Television was a late arrival in our household, so, like Baraka I was raised on radio. But some of the neighbors had TV. One of my best buddies, Stevie Eggers, lived directly across the street, His family didn’t just have a TV, they had a color TV. That opening sequence for the Disney Show was breath-taking. (OK – I just checked and my memory has suffered a bit of displacement. Disney didn’t broadcast in color till 1961, by which time we had moved to Denver and away from Stevie’s TV – Memory is a funny, and evidently colorful, thing.) I have always suspected that my father’s motive in getting us a TV set of our own was largely a matter of getting me back in the house so he wouldn’t have to go looking for me at dinner time.

My sister and I weren’t supposed to be watching things like Alfred Hitchcock. (Parental fear of our having nightmares, not of our becoming juvenile delinquents.) But our home was designed in such a way that the two of us could sneak out of bed and sit just around a corner, out of sight of the parents, and see the TV set. But we generally got caught before too long because of our inability to maintain silence. At lunch time I usually rushed to get the seat at one end of the kitchen table, because from there I could lean back and see the TV in the other room. I was hooked. There was the aforementioned Roy Rogers, along with Hopalong Cassidy and Cisco Kid. (Many of these TV cow pokes had an odd way of firing their pistols – It looked almost as if they were shooting at the sky and only then aiming at their target. This struck me as wildly comical. In the rural areas, we always had guns around and knew something of their use, though it would never have occurred to any of us that we’d carry a gun to the store or any other public place. Guns were tools, often used to shoot predators and sometimes to shoot a pheasant for dinner. There was no politics attaching to their presence or their use. I might have toy guns for playing cowboy or cop, but our sense of the real thing was entirely pragmatic.)





There was Superman, able to leap tall buildings at a single bound and outrun a speeding locomotive in his zeal to protect truth, justice and the American way. We had no Sesame Street, but the good Captain, Kangaroo by name, read from books to us on TV, something less common today. I have vague memories of the Amos and Andy show being on, though that may have been reruns. I remember wondering why it wasn’t called Kingfish, since he seemed to be the main character. I remember wondering why they talked that way. In contrast, Nat King Cole was also on our TV. Smooth – 

I knew no segregation in Grand Island. But that same TV set showed me images of the Civil Rights Movement as it was unfolding. Superman wasn’t going to be much help against racism, it was pretty clear. I had no clear notion of what this thing called The South was, but formed the opinion that we were fortunate not to be there. 

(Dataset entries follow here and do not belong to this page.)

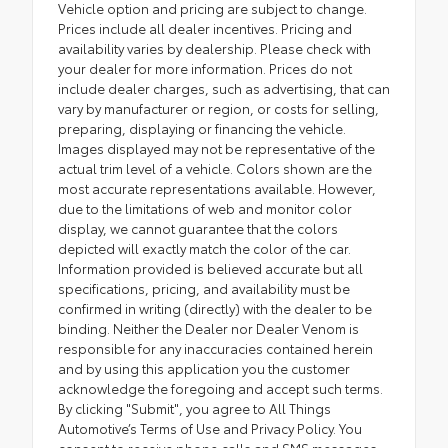
Vehicle option and pricing are subject to change.
Prices include all dealer incentives. Pricing and
availability varies by dealership. Please check with
your dealer for more information. Prices do not
include dealer charges, such as advertising, that can
vary by manufacturer or region, or costs for selling,
preparing, displaying or financing the vehicle.
Images displayed may not be representative of the
actual trim level of a vehicle. Colors shown are the
most accurate representations available. However,
due to the limitations of web and monitor color
display, we cannot guarantee that the colors
depicted will exactly match the color of the car.
Information provided is believed accurate but all
specifications, pricing, and availability must be
confirmed in writing (directly) with the dealer to be
binding. Neither the Dealer nor Dealer Venom is
responsible for any inaccuracies contained herein
and by using this application you the customer
acknowledge the foregoing and accept such terms.
By clicking "Submit", you agree to All Things
Automotive’s Terms of Use and Privacy Policy. You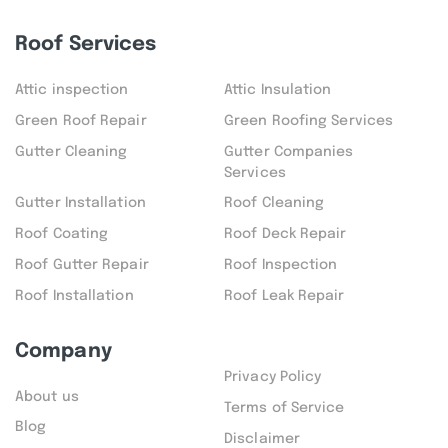
Roof Services
Attic inspection
Attic Insulation
Green Roof Repair
Green Roofing Services
Gutter Cleaning
Gutter Companies
Services
Gutter Installation
Roof Cleaning
Roof Coating
Roof Deck Repair
Roof Gutter Repair
Roof Inspection
Roof Installation
Roof Leak Repair
Company
Privacy Policy
About us
Terms of Service
Blog
Disclaimer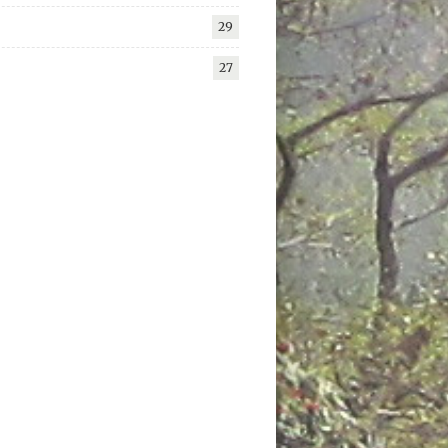
29
27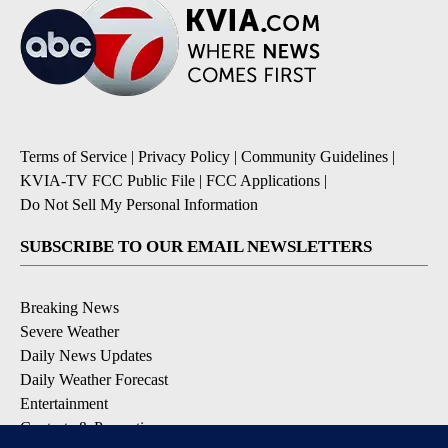
Terms of Service
|
Privacy Policy
|
Community Guidelines
|
KVIA-TV FCC Public File
|
FCC Applications
|
Do Not Sell My Personal Information
SUBSCRIBE TO OUR EMAIL NEWSLETTERS
Breaking News
Severe Weather
Daily News Updates
Daily Weather Forecast
Entertainment
Contests & Promotions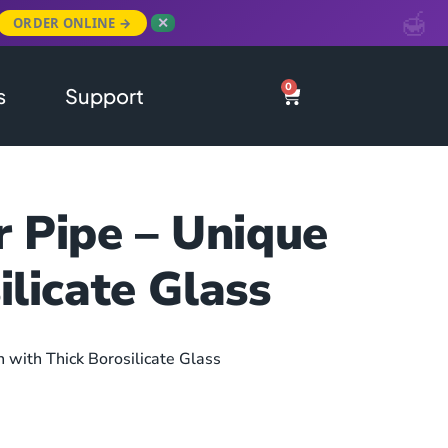
ORDER ONLINE →
✕
0
s
Support
r Pipe – Unique
ilicate Glass
n with Thick Borosilicate Glass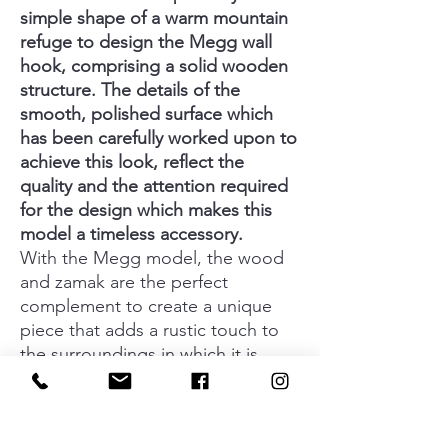
simple shape of a warm mountain
refuge to design the Megg wall
hook, comprising a solid wooden
structure. The details of the
smooth, polished surface which
has been carefully worked upon to
achieve this look, reflect the
quality and the attention required
for the design which makes this
model a timeless accessory.
With the Megg model, the wood
and zamak are the perfect
complement to create a unique
piece that adds a rustic touch to
the surroundings in which it is
used. The compact, efficient and
resistant design of this wall hook
allows you to hang up any type of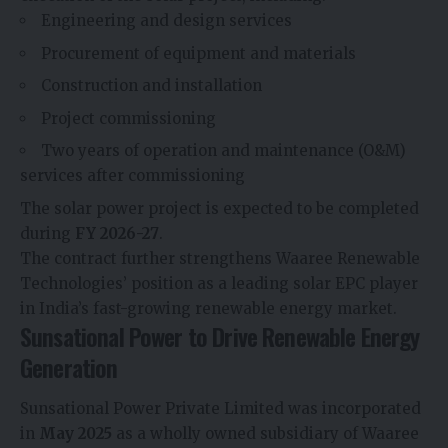
Engineering and design services
Procurement of equipment and materials
Construction and installation
Project commissioning
Two years of operation and maintenance (O&M)
services after commissioning
The solar power project is expected to be completed
during
FY 2026-27
.
The contract further strengthens Waaree Renewable
Technologies’ position as a leading solar EPC player
in India’s fast-growing renewable energy market.
Sunsational Power to Drive Renewable Energy
Generation
Sunsational Power Private Limited was incorporated
in
May 2025
as a wholly owned subsidiary of Waaree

There was Route 66, which was a prerequisite for my eventual reading of On the Road. Checkmate included Sebastian Cabot as a crime solving professor, setting me on the path toward my early career ambition to be a forensic pathologist.

These things might seem the random juxtapositions that commercial culture throws at us. Wait long enough and everything links back up. The singer/song writer who goes by the name of Stew fronted a band named The Negro Problem, and that band had a wonderfully titled album Welcome Black, and that album included the song “I’m Sebastian Cabot.” “I’m Sebastian Cabot in your dreams. / I’m Sebastian Cabot, what’s that mean?”








OR – when very young I was fascinated by Woody Woodpecker. Had a Woody Woodpecker hat and decoder ring at one point. Fast forward to my adult years and I’m dancing to Chuck Brown and the Soul Searchers playing the Woody Woodpecker song.  Things are changed on the blue guitar.








We didn’t call any of this popular culture. We breathed it.

I saw Carl Sandburg reciting poetry on the Ed Sullivan Show.